Still Under Threat?
I pass through many parts of Wales, and each part has a special magic brought about, I reckon, by the magic of Wales. Each area, it seems, has its own, individual community culture, and there’s a variety of countryside and local architecture. That architecture, we must remember, often echoes the past. It is part of our Welsh heritage and can tell us much about what happened in our land in times past.
The Welsh language – Cymraeg – is a very important part of our culture and heritage. There has been, at least since the 1960s, a strong and active movement to protect our language.
Alas, I have to report that Cymraeg is still very much under threat of extinction!
Up in North Wales recently, I seemed to find that most shops – both in towns and in small villages – did not have a Welsh-speaker serving there. Many of the people serving in shops did learn Welsh at school, but have never found the need to use it in their everyday lives.

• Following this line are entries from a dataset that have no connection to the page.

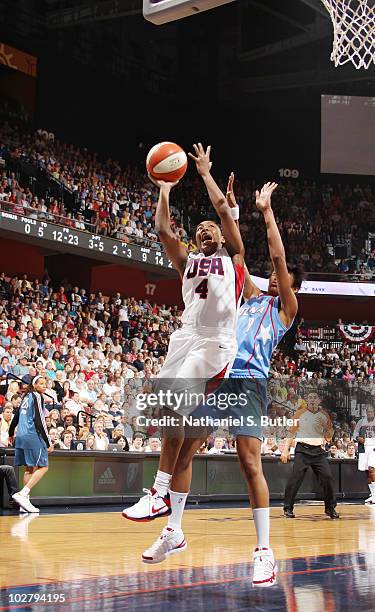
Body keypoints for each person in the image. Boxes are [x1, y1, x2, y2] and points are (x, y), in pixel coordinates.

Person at [137, 180, 301, 589]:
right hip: (219, 373)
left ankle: (264, 552)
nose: (276, 278)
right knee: (184, 452)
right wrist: (233, 212)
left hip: (250, 383)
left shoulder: (284, 311)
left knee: (249, 463)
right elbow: (233, 256)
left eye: (284, 278)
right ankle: (173, 529)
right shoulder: (245, 294)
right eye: (274, 277)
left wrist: (266, 212)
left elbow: (275, 255)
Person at [123, 144, 245, 527]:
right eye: (199, 229)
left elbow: (224, 212)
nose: (206, 229)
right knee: (169, 417)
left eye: (212, 227)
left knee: (175, 407)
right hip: (185, 337)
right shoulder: (187, 261)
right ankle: (164, 501)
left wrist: (205, 173)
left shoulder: (234, 258)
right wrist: (163, 188)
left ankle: (159, 492)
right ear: (194, 242)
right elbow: (162, 228)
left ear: (223, 238)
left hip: (215, 340)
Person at [281, 391, 339, 520]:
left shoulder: (324, 415)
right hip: (302, 449)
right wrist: (285, 450)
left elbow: (329, 436)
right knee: (295, 479)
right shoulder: (299, 413)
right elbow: (291, 433)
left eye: (315, 398)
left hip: (318, 451)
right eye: (310, 398)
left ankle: (330, 508)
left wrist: (328, 430)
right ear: (307, 400)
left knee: (328, 478)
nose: (312, 400)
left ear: (319, 401)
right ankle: (288, 508)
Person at [8, 375, 53, 513]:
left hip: (21, 435)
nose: (44, 386)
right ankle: (23, 493)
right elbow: (40, 420)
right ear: (34, 385)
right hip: (32, 436)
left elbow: (16, 416)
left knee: (29, 469)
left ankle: (24, 504)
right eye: (41, 383)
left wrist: (11, 432)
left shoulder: (26, 397)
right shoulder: (37, 397)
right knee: (44, 466)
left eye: (45, 383)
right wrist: (48, 441)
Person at [353, 405, 375, 505]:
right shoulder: (361, 422)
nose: (369, 413)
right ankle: (372, 494)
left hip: (373, 447)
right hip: (363, 447)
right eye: (368, 412)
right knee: (366, 471)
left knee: (372, 469)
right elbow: (355, 434)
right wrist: (358, 438)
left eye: (371, 412)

And the dear old “Gog” was once a place where it would be difficult to settle in without at least trying to learn the language.
In places like Carmarthenshire and Ceredigion which were, I recall from not very long ago, strong centres of the Welsh language and culture have become very English-ised.
When I ask local folk why there’s been such a swing to English, the answer comes out the same in all places: English is the language of commerce.
And there are many, many more English people coming here as immigrants these days.
What can be done to help the survival of the ancient Welsh language, which is a Celtic tongue?
Our schools are playing their part, of course. But it’s no good learning something you’re not going to use once you leave. And I hear, too, lots of English immigrants openly ridiculing the Welsh language.
I’d be interested to hear your views, dear reader – especially if you live and work in Wales.